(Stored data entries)
_ _ _ _ _

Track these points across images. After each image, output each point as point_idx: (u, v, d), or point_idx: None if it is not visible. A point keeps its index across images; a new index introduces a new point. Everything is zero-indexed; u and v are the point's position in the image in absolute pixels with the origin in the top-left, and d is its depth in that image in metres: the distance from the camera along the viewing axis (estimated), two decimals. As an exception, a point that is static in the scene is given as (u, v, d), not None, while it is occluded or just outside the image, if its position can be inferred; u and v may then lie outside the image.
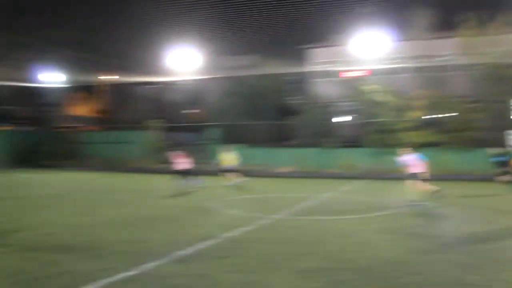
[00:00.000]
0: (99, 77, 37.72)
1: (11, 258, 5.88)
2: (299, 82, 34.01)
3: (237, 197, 13.68)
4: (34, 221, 8.92)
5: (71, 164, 29.01)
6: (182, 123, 31.09)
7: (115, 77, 38.50)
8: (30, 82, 35.26)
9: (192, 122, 33.20)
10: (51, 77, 34.04)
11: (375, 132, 24.26)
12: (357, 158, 24.25)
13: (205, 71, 31.11)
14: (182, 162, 15.22)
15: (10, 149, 29.80)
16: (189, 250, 6.35)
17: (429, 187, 12.23)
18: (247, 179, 17.29)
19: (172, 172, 15.15)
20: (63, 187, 17.07)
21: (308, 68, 32.83)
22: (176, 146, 29.33)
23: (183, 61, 30.24)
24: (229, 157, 17.16)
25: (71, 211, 10.47)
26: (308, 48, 33.54)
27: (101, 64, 37.03)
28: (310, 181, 20.90)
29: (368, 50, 27.33)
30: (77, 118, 44.73)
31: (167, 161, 28.37)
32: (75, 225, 8.49)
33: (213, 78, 31.88)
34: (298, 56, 33.29)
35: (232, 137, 28.35)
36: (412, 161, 12.41)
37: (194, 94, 35.58)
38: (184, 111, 31.52)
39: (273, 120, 28.20)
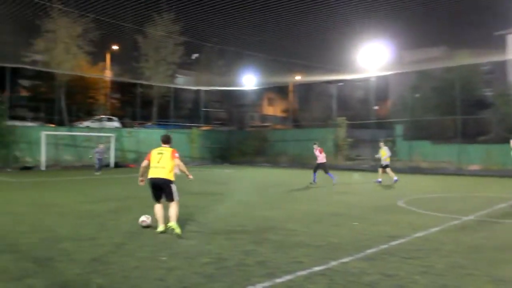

_ _ _ _ _

▶ **WHAT IS BEING ASKED**:
From the first line to the last, repeat the entries exactly and leave out the pictures.

▶ **SOLUTION TO THE EXERCISE**:
Track these points across images. After each image, output each point as point_idx: (u, v, d), or point_idx: None if it is not visible. A point keeps its index across images; a new index introduces a new point. Everything is zero-indexed; u and v are the point's position in the image in absolute pixels with the origin in the top-left, and d is its depth in that image in metres: the distance from the camera along the viewing axis (estimated), two decimals. As an exception, a point that is static in the scene is given as (u, v, d), not None, while it is occluded or just outside the image, if its position can be inferred; u and v may then lie outside the image.
[00:00.000]
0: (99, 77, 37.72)
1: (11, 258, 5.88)
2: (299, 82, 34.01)
3: (237, 197, 13.68)
4: (34, 221, 8.92)
5: (71, 164, 29.01)
6: (182, 123, 31.09)
7: (115, 77, 38.50)
8: (30, 82, 35.26)
9: (192, 122, 33.20)
10: (51, 77, 34.04)
11: (375, 132, 24.26)
12: (357, 158, 24.25)
13: (205, 71, 31.11)
14: (182, 162, 15.22)
15: (10, 149, 29.80)
16: (189, 250, 6.35)
17: (429, 187, 12.23)
18: (247, 179, 17.29)
19: (172, 172, 15.15)
20: (63, 187, 17.07)
21: (308, 68, 32.83)
22: (176, 146, 29.33)
23: (183, 61, 30.24)
24: (229, 157, 17.16)
25: (71, 211, 10.47)
26: (308, 48, 33.54)
27: (101, 64, 37.03)
28: (310, 181, 20.90)
29: (368, 50, 27.33)
30: (77, 118, 44.73)
31: (167, 161, 28.37)
32: (75, 225, 8.49)
33: (213, 78, 31.88)
34: (298, 56, 33.29)
35: (232, 137, 28.35)
36: (412, 161, 12.41)
37: (194, 94, 35.58)
38: (184, 111, 31.52)
39: (273, 120, 28.20)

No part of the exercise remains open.